Here are the traces for manual non-centering model:
Now for something very odd with the the random inits. I was able to pretty quickly hit upon a combination that resulted in a single chain getting stuck at zero for sigma using the affine transform version:
But the initial value for chain 4 was pretty high for sigma
. The value provided was 2.26, which got turned into 0.84 for the first few warm-up iterations:
> unlist(c(inits[[1]][2], inits[[2]][2], inits[[3]][2], inits[[4]][2],
+ inits[[5]][2], inits[[6]][2], inits[[7]][2], inits[[8]][2]))

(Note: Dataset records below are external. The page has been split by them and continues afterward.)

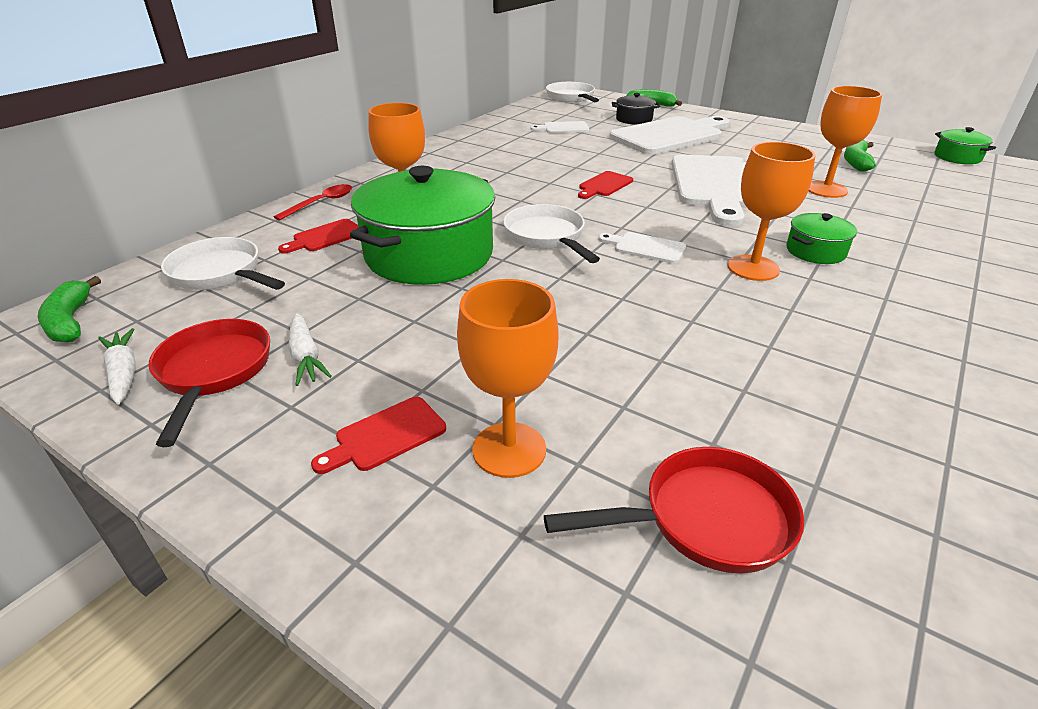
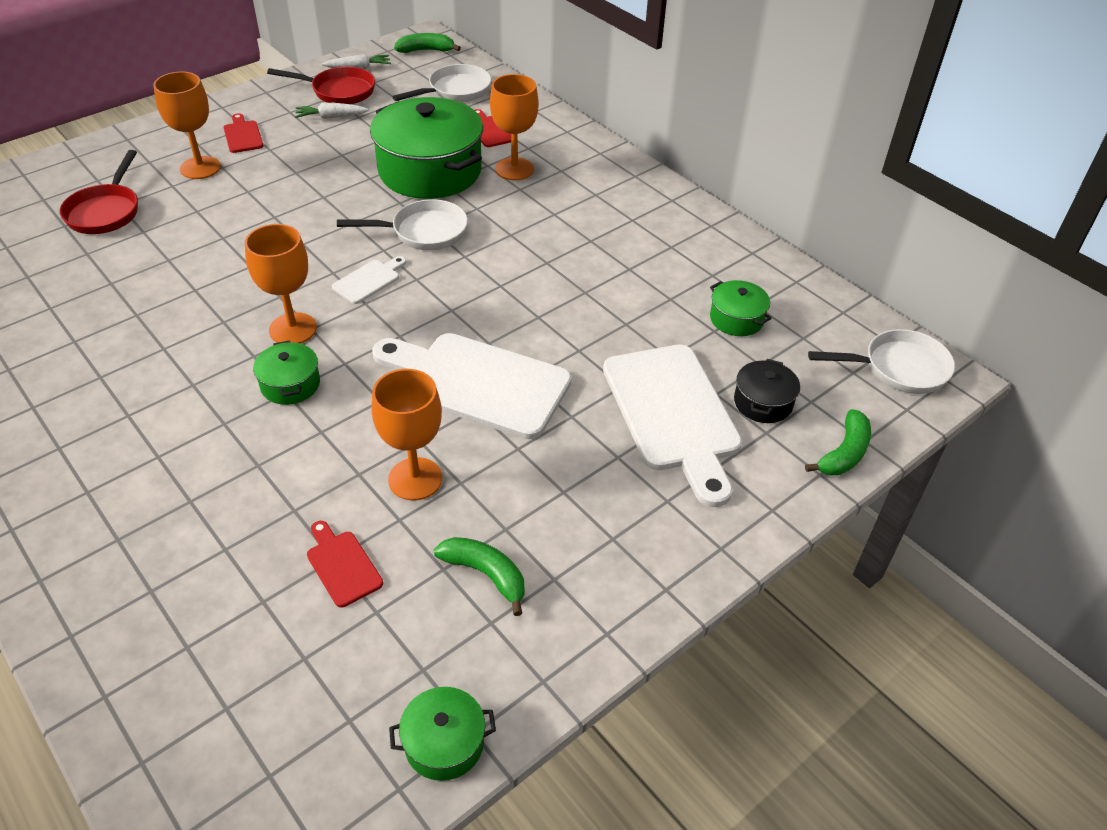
camera: 105 degrees right, 10 degrees up
red spoon [274,184,352,221] -> none
white cutting board [530,121,590,133] -> green pot [710,280,772,336]
red cutting board [578,171,633,199] -> red cutting board moved to [307,521,383,607]

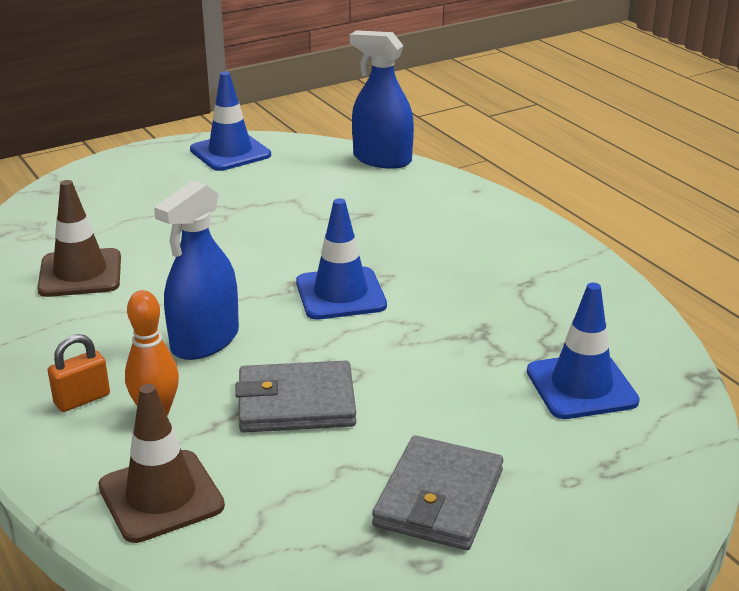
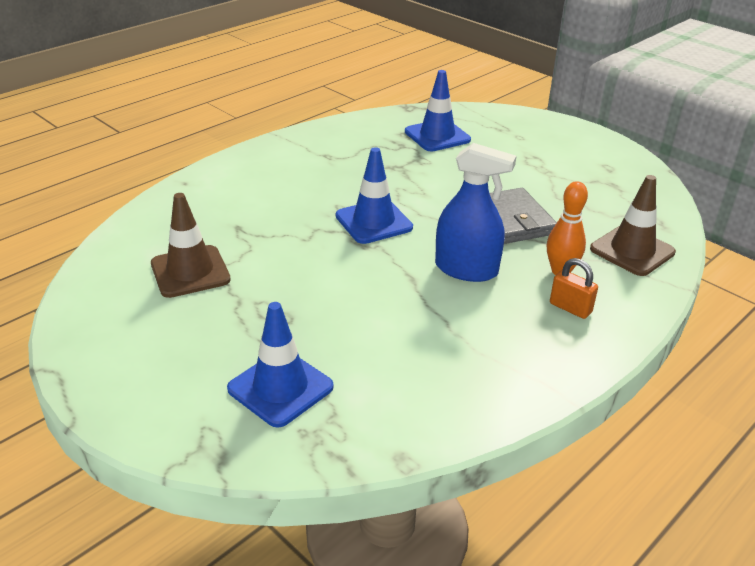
camera: 105 degrees left, 5 degrees up
brown traffic cone [37,180,121,297] -> brown traffic cone moved to [151,193,231,298]
blue traffic cone [190,71,271,171] -> blue traffic cone moved to [227,302,334,428]
blue spray bottle [350,30,414,169] -> none
grey wallet [372,435,503,550] -> none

sigma sigma sigma sigma sigma sigma sigma sigma
0.2335458 6.3053346 4.5656075 2.2926901 0.2683244 0.4980496 0.2839859 4.6789906
> init_test_affine[1:5,,"sigma"]
# A draws_array: 5 iterations, 8 chains, and 1 variables
, , variable = sigma
chain
iteration 1 2 3 4 5 6 7 8
1 2.3e-01 2.42 0.026 0.84 2.3e-13 0.43 0.14313 2.8e-01
2 2.3e-01 2.42 0.026 0.84 2.3e-13 0.43 0.14313 2.8e-01
3 2.3e-01 2.42 0.026 0.84 2.3e-13 0.43 0.14313 2.8e-01
4 2.3e-01 2.42 0.026 0.84 2.3e-13 0.43 0.14313 2.8e-01
5 8.0e-08 0.38 0.148 0.39 8.8e-02 0.29 0.00021 1.5e-15
> init_test_raw[1:5,,"sigma"]
# A draws_array: 5 iterations, 8 chains, and 1 variables
, , variable = sigma
chain
iteration 1 2 3 4 5 6 7 8
1 2.3e-01 2.42 0.026 0.84 2.3e-13 0.43 0.14313 2.8e-01
2 2.3e-01 2.42 0.026 0.84 2.3e-13 0.43 0.14313 2.8e-01
3 2.3e-01 2.42 0.026 0.84 2.3e-13 0.43 0.14313 2.8e-01
4 2.3e-01 2.42 0.026 0.84 2.3e-13 0.43 0.14313 2.8e-01
5 8.0e-08 0.38 0.148 0.39 8.8e-02 0.29 0.00021 4.0e-15
Plotting the paths of the two models for the first 20 iterations (iteration number labelled) and you can see them track each other pretty well at first. But then chain 4 gets stuck for the affine transform. The other two chains (5 and 8) are displayed because for these chains values also started to get down near zero for sigma
but then recovered (none of the other chains ever got quite so low). So I’m really not clear what combination of conditions is resulting in the affine transform performing so poorly with this model.
In summary, there is something different about the affine transformation compared to the manual non-centered transform that results in different behavior. Identical initial values and seeds will diverge and it’s not solely a feature of poor initial conditions in terms of sigma
being set to zero. However, what’s going on here is a sort of triple transformation (lower bound for sigma
, affine/non-centering for the logit_p
’s, and then p
for binomial. So maybe something pathological in those combinations of constraints?